Required work:
#1 List each distinct coverage percentage that appears in the thread on code coverage, not the material.
#2 Using the thread on code coverage and not the material, decide whether each statement agrees with it. Answer yes or no, and quote the words from the thread that settle it.
(a) The thread recommends requiring 70% or 80% measured coverage.
(b) The author of the coverage practice says it has been in use for about a decade.
(c) The thread treats unit tests as more valuable than integration tests.
#3 Please carry the thread on code coverage forward from its last post, keeping clear of the material.

Selected text:
§ §

Don't target 100% coverage... but achieve it anyway!
I recently noticed that a lot of people were advising to reach 100% of code coverag...
For further actions, you may consider blocking this person and/or reporting abuse
You should only cover that which needs covering, no more, but that's most things, really.
But it is unwise to choose an arbitrary number, say 70% or 80%, and to require that level of measured coverage. Remember that the tool does not measure many things, so even 100% measured coverage is probably not 100%.
The problem with this approach (arbitrary levels of coverage) is that the coverage report is always filled with reds and yellows. You become accustomed to that and don't think twice about it. It's like getting used to an alarm and so you no longer hear it.
And what is it exactly that you're not covering? Can you tell? Do you know? Do you know why or why not?
So a better approach is to always require 100% coverage as measured by the tool (e.g., Istanbul). Then choose which features, paths, etc. do not need coverage and disable coverage for those features in the code and with an explanation.
Now your coverage report is binary: it is either PASS (all green) or FAIL. Easy. And you can automate it (CI/CD), too, to prevent deploying bad shit.
And you can see with a simple global search what code is not covered and why. It is evident in code reviews, too.
And it's not arbitrary! You may find that you really only needed 50% coverage. Or that you'd have been living dangerously with less than 95%. In short, you get exactly the coverage you need, no more, no less, and an easy metric for success.
It astonishes me that this practice is virtually unheard of. I've been using it for probably a decade with great success. And if you write clean, simple, understandable code, you may find that 100% measured is easy to achieve even without ignoring anything.
In fact, if something is difficult to test properly, then it is probably poorly written. Better to fix it.
Struggles with coverage also probably mean you're writing too many unit tests and not enough integration tests. Testing how things work in isolation (unit) is almost worthless. I save it for simple utility functions, if then.
The best tests test the code as it is expected to work in the wild. Preferably in production mode and on production software.
Thanks for sharing you approach @chasm. As you mentioned there are many interesting ways to use coverage, the only thing is that it requires a good understanding of what code coverage is all about, and disciplines/tools to achieve it without effort/pain.
Exactly, and that's when TDD appears to be super useful, one must write code that is easily testable otherwise can't process to quickly and easily pass from RED to GREEN .

§ §

Raw data:
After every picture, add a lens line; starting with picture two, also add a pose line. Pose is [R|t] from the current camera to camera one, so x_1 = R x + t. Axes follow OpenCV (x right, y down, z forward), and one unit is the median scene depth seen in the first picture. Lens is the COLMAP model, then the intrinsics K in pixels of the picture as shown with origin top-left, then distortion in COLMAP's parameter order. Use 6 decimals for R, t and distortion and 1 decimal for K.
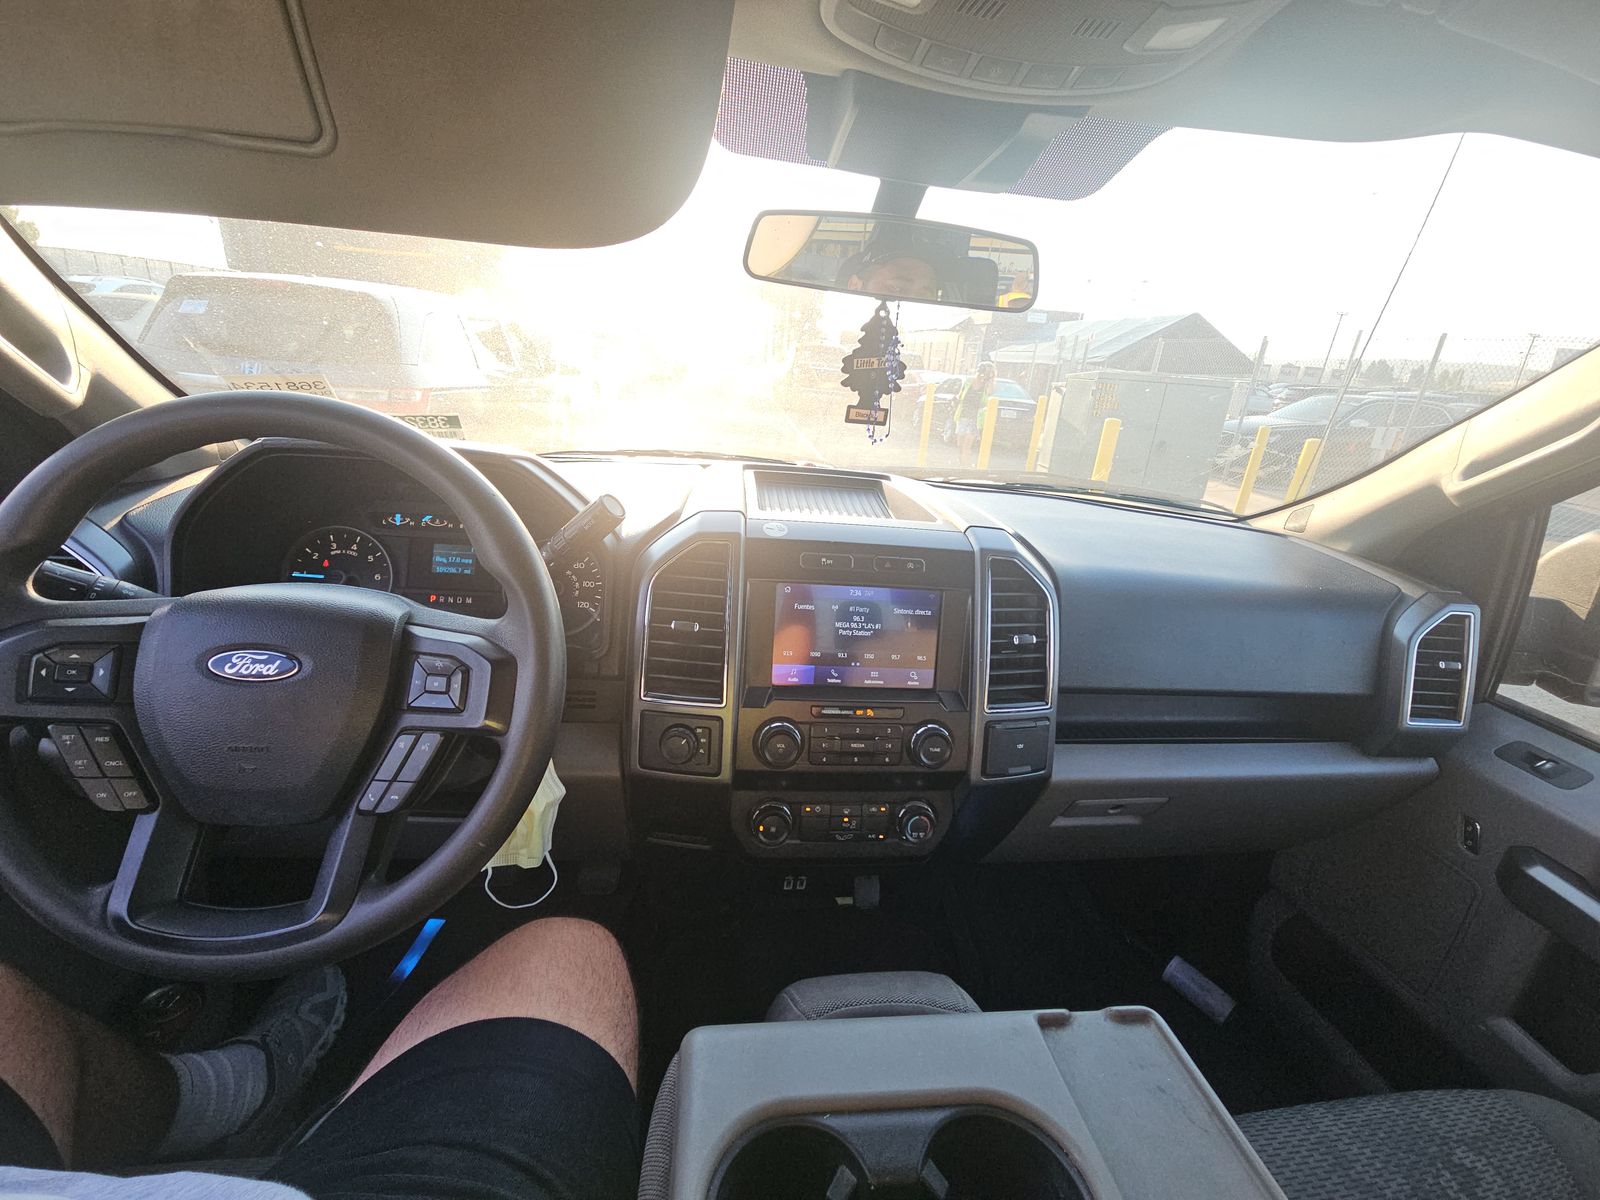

§ §

Answers in order:
#1 100%, 70%, 80%, 50%, 95%

#2
(a) No: "But it is unwise to choose an arbitrary number, say 70% or 80%, and to require that level of measured coverage."
(b) Yes: "I've been using it for probably a decade with great success."
(c) No: "Testing how things work in isolation (unit) is almost worthless."

#3
Integration tests are also very interesting and yes, ideally we should be executing them in production. Two resources I like about the subject:
Hi, @antoinecoulon. I agree. Thanks for the links. They look like good resources. I'll check them out.
My experience is the other way round:
Struggles with coverage also probably mean you're writing too many integration tests and not enough unit tests.
Having said that, I work mostly on backends and libraries, front-end developers may have different experiences.
That makes no sense to me at all. I wonder if we're talking about the same things? I can write one integration test and test parts of several different units. A couple of integration tests and I might not need any unit tests at all.
By unit tests I mean those that test a function or component in isolation from other functions and components, often by mocking out dependencies. Sometimes called anti-social testing.
By integration tests I mean moving the mocks to the edges of the app -- only mocking external resources (generally API calls) -- then allowing the components to interact the way they will in production.
My feeling is that if you're finding integration tests too difficult to write (they are easier in my experience), then it's time to rethink your architecture and your choices.
I don't see that backends are any different (I've built plenty). Libraries are probably more suited to unit tests, although functions intended to work together should be tested together, IMO.
Can you explain how and why integration tests (if we're talking about the same thing) make coverage a struggle?
Do you mind elaborating, please? If it's too broad for you to do justice to here, links are welcome
Thanks for letting me the chance to elaborate on that subject. Before sharing my thoughts here is one precious and valuable link I could share with you is that wonderful talk by Ian Cooper, explaining which pain points you'll face when writing tests last.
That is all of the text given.